What is needed
Make an exact copy of the entries below, with all images left out.
^^^^^^^^
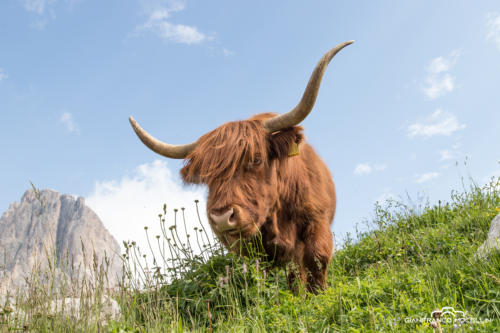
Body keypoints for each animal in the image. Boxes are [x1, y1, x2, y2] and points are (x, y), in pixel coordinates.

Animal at [130, 40, 356, 292]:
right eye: (206, 176)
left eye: (256, 159)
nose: (221, 217)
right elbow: (265, 274)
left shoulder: (316, 222)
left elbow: (316, 260)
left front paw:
^^^^^^^^
Response area
Body keypoints for each animal in the image. Boxes are [x1, y1, x2, y2] and points are (x, y), in pixel coordinates.

Animal at [130, 40, 356, 292]:
right eye: (206, 176)
left eye: (256, 159)
nose: (221, 217)
right elbow: (265, 274)
left shoulder: (316, 222)
left elbow: (316, 260)
left front paw:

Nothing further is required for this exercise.